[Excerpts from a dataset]
· · · · ·
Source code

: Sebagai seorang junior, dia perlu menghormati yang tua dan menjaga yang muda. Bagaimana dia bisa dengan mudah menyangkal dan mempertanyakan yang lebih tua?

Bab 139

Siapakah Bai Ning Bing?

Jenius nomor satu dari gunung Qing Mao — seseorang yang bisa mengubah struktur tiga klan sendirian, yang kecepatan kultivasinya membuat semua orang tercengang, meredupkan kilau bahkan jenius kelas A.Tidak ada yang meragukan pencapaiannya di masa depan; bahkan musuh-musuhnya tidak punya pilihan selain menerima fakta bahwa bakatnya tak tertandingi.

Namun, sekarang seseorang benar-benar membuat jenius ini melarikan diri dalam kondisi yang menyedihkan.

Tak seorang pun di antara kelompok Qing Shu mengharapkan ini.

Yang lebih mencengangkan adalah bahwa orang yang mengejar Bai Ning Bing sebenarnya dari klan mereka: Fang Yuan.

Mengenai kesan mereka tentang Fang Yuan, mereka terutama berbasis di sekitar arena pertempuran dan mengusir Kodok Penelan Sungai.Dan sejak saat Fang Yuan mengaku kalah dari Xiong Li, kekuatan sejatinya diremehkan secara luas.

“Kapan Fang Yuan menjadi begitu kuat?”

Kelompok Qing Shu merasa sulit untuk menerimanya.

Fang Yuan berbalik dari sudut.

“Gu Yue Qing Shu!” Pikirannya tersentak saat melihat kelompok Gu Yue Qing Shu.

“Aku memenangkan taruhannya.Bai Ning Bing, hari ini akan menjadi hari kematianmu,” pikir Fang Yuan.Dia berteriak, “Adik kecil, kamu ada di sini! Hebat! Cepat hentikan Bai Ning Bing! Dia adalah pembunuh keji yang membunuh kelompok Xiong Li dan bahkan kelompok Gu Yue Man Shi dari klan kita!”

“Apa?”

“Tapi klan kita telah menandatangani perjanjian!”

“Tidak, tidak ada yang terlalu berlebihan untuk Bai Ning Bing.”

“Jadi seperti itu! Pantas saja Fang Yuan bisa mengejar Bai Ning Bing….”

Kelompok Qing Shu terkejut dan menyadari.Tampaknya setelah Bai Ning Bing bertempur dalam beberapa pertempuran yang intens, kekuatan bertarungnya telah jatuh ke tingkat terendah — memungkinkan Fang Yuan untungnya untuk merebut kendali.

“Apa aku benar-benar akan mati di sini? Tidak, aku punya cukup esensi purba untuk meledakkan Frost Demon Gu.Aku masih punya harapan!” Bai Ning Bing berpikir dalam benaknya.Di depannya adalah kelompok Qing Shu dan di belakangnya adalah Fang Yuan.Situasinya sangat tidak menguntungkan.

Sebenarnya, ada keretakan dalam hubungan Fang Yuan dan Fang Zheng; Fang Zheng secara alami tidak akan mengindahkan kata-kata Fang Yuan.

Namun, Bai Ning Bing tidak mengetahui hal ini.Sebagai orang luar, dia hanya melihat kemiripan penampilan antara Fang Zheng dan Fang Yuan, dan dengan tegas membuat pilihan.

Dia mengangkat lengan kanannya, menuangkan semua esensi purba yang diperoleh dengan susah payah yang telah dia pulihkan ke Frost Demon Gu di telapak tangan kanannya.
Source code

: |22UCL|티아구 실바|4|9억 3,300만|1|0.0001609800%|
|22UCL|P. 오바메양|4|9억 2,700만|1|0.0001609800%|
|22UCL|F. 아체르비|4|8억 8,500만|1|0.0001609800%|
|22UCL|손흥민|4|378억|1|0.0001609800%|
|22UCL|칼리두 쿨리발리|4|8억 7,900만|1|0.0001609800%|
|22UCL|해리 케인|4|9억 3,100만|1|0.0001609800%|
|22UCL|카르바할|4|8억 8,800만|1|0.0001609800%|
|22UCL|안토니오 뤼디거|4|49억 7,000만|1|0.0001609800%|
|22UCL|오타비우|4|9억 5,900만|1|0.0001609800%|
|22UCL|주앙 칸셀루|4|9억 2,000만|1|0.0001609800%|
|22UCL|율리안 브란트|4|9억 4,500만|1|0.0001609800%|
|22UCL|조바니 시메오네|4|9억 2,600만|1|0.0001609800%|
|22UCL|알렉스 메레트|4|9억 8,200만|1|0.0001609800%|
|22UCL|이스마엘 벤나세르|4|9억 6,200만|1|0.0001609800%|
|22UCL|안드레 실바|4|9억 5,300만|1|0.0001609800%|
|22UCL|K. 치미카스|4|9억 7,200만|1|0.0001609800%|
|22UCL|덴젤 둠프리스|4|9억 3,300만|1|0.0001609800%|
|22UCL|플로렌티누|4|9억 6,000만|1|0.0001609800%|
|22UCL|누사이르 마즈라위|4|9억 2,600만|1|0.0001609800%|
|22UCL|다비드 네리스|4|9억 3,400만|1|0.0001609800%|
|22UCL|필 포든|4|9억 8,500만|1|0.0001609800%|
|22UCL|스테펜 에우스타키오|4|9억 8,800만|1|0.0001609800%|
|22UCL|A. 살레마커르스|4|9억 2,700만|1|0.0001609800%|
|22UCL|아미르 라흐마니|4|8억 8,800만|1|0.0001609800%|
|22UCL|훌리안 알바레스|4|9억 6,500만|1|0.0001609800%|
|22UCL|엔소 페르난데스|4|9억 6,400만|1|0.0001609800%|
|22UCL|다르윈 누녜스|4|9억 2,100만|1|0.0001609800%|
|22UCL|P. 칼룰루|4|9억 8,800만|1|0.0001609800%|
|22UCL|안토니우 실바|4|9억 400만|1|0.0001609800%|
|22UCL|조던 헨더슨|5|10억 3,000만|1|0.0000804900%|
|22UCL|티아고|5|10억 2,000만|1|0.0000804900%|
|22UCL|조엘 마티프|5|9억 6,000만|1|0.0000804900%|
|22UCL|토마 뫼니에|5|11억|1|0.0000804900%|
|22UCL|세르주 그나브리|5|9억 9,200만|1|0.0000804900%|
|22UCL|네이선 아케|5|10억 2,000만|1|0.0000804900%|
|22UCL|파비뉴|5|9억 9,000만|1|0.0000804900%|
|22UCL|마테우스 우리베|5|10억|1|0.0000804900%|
· · · · ·
# Work item:
The records above need to be written out once more, exactly.

# Written answer:
Source code

: Sebagai seorang junior, dia perlu menghormati yang tua dan menjaga yang muda. Bagaimana dia bisa dengan mudah menyangkal dan mempertanyakan yang lebih tua?

Bab 139

Siapakah Bai Ning Bing?

Jenius nomor satu dari gunung Qing Mao — seseorang yang bisa mengubah struktur tiga klan sendirian, yang kecepatan kultivasinya membuat semua orang tercengang, meredupkan kilau bahkan jenius kelas A.Tidak ada yang meragukan pencapaiannya di masa depan; bahkan musuh-musuhnya tidak punya pilihan selain menerima fakta bahwa bakatnya tak tertandingi.

Namun, sekarang seseorang benar-benar membuat jenius ini melarikan diri dalam kondisi yang menyedihkan.

Tak seorang pun di antara kelompok Qing Shu mengharapkan ini.

Yang lebih mencengangkan adalah bahwa orang yang mengejar Bai Ning Bing sebenarnya dari klan mereka: Fang Yuan.

Mengenai kesan mereka tentang Fang Yuan, mereka terutama berbasis di sekitar arena pertempuran dan mengusir Kodok Penelan Sungai.Dan sejak saat Fang Yuan mengaku kalah dari Xiong Li, kekuatan sejatinya diremehkan secara luas.

“Kapan Fang Yuan menjadi begitu kuat?”

Kelompok Qing Shu merasa sulit untuk menerimanya.

Fang Yuan berbalik dari sudut.

“Gu Yue Qing Shu!” Pikirannya tersentak saat melihat kelompok Gu Yue Qing Shu.

“Aku memenangkan taruhannya.Bai Ning Bing, hari ini akan menjadi hari kematianmu,” pikir Fang Yuan.Dia berteriak, “Adik kecil, kamu ada di sini! Hebat! Cepat hentikan Bai Ning Bing! Dia adalah pembunuh keji yang membunuh kelompok Xiong Li dan bahkan kelompok Gu Yue Man Shi dari klan kita!”

“Apa?”

“Tapi klan kita telah menandatangani perjanjian!”

“Tidak, tidak ada yang terlalu berlebihan untuk Bai Ning Bing.”

“Jadi seperti itu! Pantas saja Fang Yuan bisa mengejar Bai Ning Bing….”

Kelompok Qing Shu terkejut dan menyadari.Tampaknya setelah Bai Ning Bing bertempur dalam beberapa pertempuran yang intens, kekuatan bertarungnya telah jatuh ke tingkat terendah — memungkinkan Fang Yuan untungnya untuk merebut kendali.

“Apa aku benar-benar akan mati di sini? Tidak, aku punya cukup esensi purba untuk meledakkan Frost Demon Gu.Aku masih punya harapan!” Bai Ning Bing berpikir dalam benaknya.Di depannya adalah kelompok Qing Shu dan di belakangnya adalah Fang Yuan.Situasinya sangat tidak menguntungkan.

Sebenarnya, ada keretakan dalam hubungan Fang Yuan dan Fang Zheng; Fang Zheng secara alami tidak akan mengindahkan kata-kata Fang Yuan.

Namun, Bai Ning Bing tidak mengetahui hal ini.Sebagai orang luar, dia hanya melihat kemiripan penampilan antara Fang Zheng dan Fang Yuan, dan dengan tegas membuat pilihan.

Dia mengangkat lengan kanannya, menuangkan semua esensi purba yang diperoleh dengan susah payah yang telah dia pulihkan ke Frost Demon Gu di telapak tangan kanannya.
Source code

: |22UCL|티아구 실바|4|9억 3,300만|1|0.0001609800%|
|22UCL|P. 오바메양|4|9억 2,700만|1|0.0001609800%|
|22UCL|F. 아체르비|4|8억 8,500만|1|0.0001609800%|
|22UCL|손흥민|4|378억|1|0.0001609800%|
|22UCL|칼리두 쿨리발리|4|8억 7,900만|1|0.0001609800%|
|22UCL|해리 케인|4|9억 3,100만|1|0.0001609800%|
|22UCL|카르바할|4|8억 8,800만|1|0.0001609800%|
|22UCL|안토니오 뤼디거|4|49억 7,000만|1|0.0001609800%|
|22UCL|오타비우|4|9억 5,900만|1|0.0001609800%|
|22UCL|주앙 칸셀루|4|9억 2,000만|1|0.0001609800%|
|22UCL|율리안 브란트|4|9억 4,500만|1|0.0001609800%|
|22UCL|조바니 시메오네|4|9억 2,600만|1|0.0001609800%|
|22UCL|알렉스 메레트|4|9억 8,200만|1|0.0001609800%|
|22UCL|이스마엘 벤나세르|4|9억 6,200만|1|0.0001609800%|
|22UCL|안드레 실바|4|9억 5,300만|1|0.0001609800%|
|22UCL|K. 치미카스|4|9억 7,200만|1|0.0001609800%|
|22UCL|덴젤 둠프리스|4|9억 3,300만|1|0.0001609800%|
|22UCL|플로렌티누|4|9억 6,000만|1|0.0001609800%|
|22UCL|누사이르 마즈라위|4|9억 2,600만|1|0.0001609800%|
|22UCL|다비드 네리스|4|9억 3,400만|1|0.0001609800%|
|22UCL|필 포든|4|9억 8,500만|1|0.0001609800%|
|22UCL|스테펜 에우스타키오|4|9억 8,800만|1|0.0001609800%|
|22UCL|A. 살레마커르스|4|9억 2,700만|1|0.0001609800%|
|22UCL|아미르 라흐마니|4|8억 8,800만|1|0.0001609800%|
|22UCL|훌리안 알바레스|4|9억 6,500만|1|0.0001609800%|
|22UCL|엔소 페르난데스|4|9억 6,400만|1|0.0001609800%|
|22UCL|다르윈 누녜스|4|9억 2,100만|1|0.0001609800%|
|22UCL|P. 칼룰루|4|9억 8,800만|1|0.0001609800%|
|22UCL|안토니우 실바|4|9억 400만|1|0.0001609800%|
|22UCL|조던 헨더슨|5|10억 3,000만|1|0.0000804900%|
|22UCL|티아고|5|10억 2,000만|1|0.0000804900%|
|22UCL|조엘 마티프|5|9억 6,000만|1|0.0000804900%|
|22UCL|토마 뫼니에|5|11억|1|0.0000804900%|
|22UCL|세르주 그나브리|5|9억 9,200만|1|0.0000804900%|
|22UCL|네이선 아케|5|10억 2,000만|1|0.0000804900%|
|22UCL|파비뉴|5|9억 9,000만|1|0.0000804900%|
|22UCL|마테우스 우리베|5|10억|1|0.0000804900%|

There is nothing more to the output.